By 1994, Wahoo's had opened two additional locations, one each in Costa Mesa and Laguna Beach. The business permit for the fourth location in Huntington Beach, was delayed over a city code requirement to pay for 12 spaces in the city-owned Main Street parking garage, and an additional location was opened in Lake Forest in May 1994. By late 1995, Wahoo's had six locations in total, five in Orange County, California and one in Denver, Colorado. The Wahoo's that opened in Manhattan Beach in 1998 was the first Wahoo's in California outside Orange County. In 2001, Wahoo's had 22 locations and announced plans to open 40 more by 2006. By 2005, Wahoo's had 36 locations, including the original Costa Mesa restaurant.

Wahoo's has since expanded across California and has opened locations in Colorado, Hawaii, Nebraska, Nevada, New Jersey & Pennsylvania . In 2009, Wahoo's announced plans to add 100 franchise locations by 2014, but those plans have slowed. By Wahoo's 25-year anniversary in 2013, they had 64 restaurants in seven states, and would later that year go on to open Wahoo's first international restaurant in Tokyo, Japan.

=== California Love Drop ===
On April 12, 2020, Wahoo's delivered 300 meals to an Irvine hospital as part of California Love Drop, a collaboration between Lam and numerous partners to deliver meals to frontline workers during the COVID-19 pandemic. To date, the Love Drop has delivered over 11,000 meals.

==Marketing==
From the outset, Wahoo's has targeted the surfing community by offering affordable prices and eclectic decor, which uses stickers and surfing equipment inside the restaurant.
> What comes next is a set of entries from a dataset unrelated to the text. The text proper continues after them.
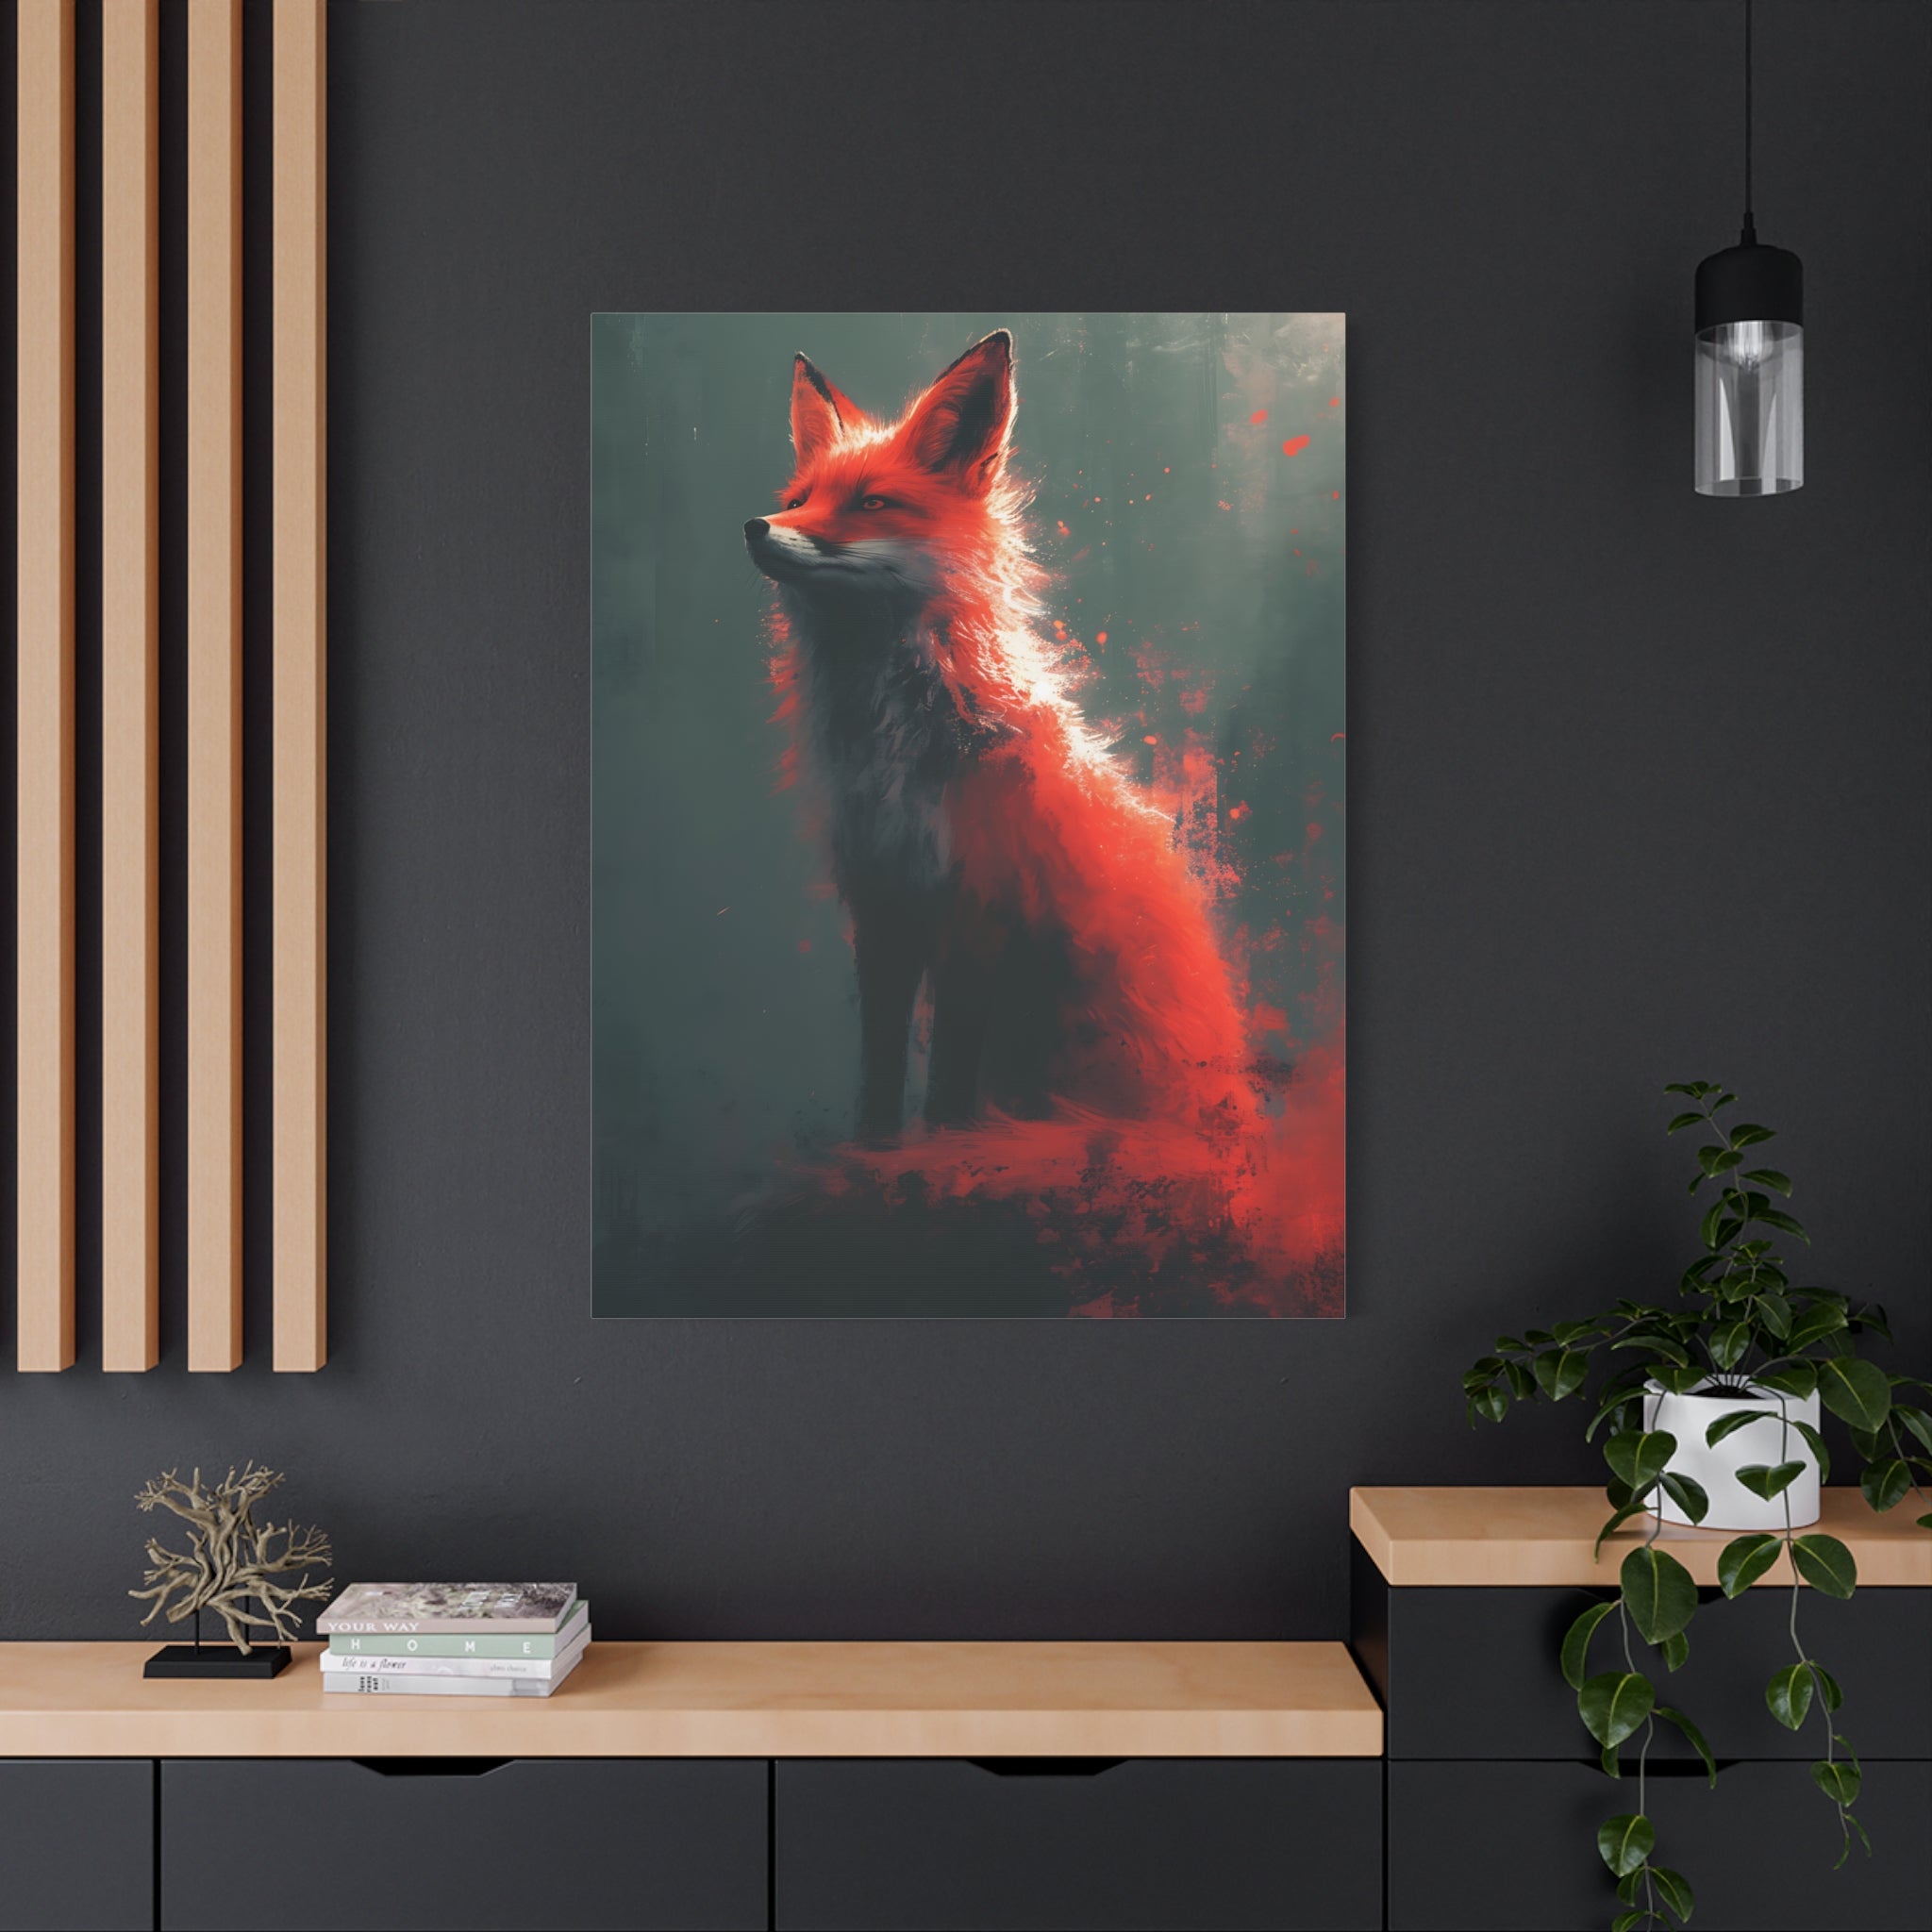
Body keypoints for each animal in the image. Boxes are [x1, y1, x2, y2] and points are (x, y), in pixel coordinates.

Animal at [745, 329, 1251, 1149]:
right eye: (798, 502)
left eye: (871, 503)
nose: (757, 527)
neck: (898, 745)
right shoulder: (881, 900)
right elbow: (880, 1059)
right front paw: (875, 1145)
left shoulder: (979, 904)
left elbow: (950, 1067)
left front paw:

Wahoo's would cater corporate events for surf apparel companies and local surf contests to build word-of-mouth for its fish tacos. Similar strategies were used to build support in other "extreme" sports communities such as snowboarding, rock climbing, and cycling.

Wahoo's also built a strong youth following by naming a local "athlete of the week" and sponsoring a meal, which would inevitably be attended by the athlete's friends.

The fish tacos served by street vendors in Baja California were, in Lam's recollection, generally filled with unsaleable by-caught fish such as shark; the bycatch would be sold cheaply to street vendors, who sliced the fish into strips, deep fried the strips, and sold the fish in inexpensive tacos with cabbage and tomatoes. While attending San Diego State, Lam came up with the idea to replicate the fish tacos for an American audience, similar to the origin story told by Rubio's founder (and fellow Aztec alumnus) Ralph Rubio. The primary difference was the Wahoo's fish taco was prepared as his family would interpret the recipe: grilled meat, instead of fried, and beans without lard or bacon fat, with vegetarian and vegan options. The brothers' efforts to replicate street tacos with a healthy twist coincided with a renewed consumer interest in "fresh" Mexican cuisine, and Wahoo's has offered nutritional information from the start to cater to health-conscious consumers. In addition, Wahoo's has been credited as creating one of the earliest Asian-taco fusions.

Word-of-mouth from existing stores was sufficient when new Orange County locations were opened, but when Wahoo's expanded north into Manhattan Beach in Los Angeles County, the marketing effort reverted to advertising in local newspapers and schools.

==In popular culture==
Author Earlene Fowler credits the original Wahoo's location as her office while she was writing her first novel.

January 9, 2013 was proclaimed Wahoo's Fish Taco Day in Costa Mesa to honor the chain's 25th founding anniversary.

Travis Barker, drummer for blink-182, opened a Wahoo's Fish Taco restaurant in Norco, California (co-owned with the Lee brothers) in 2004.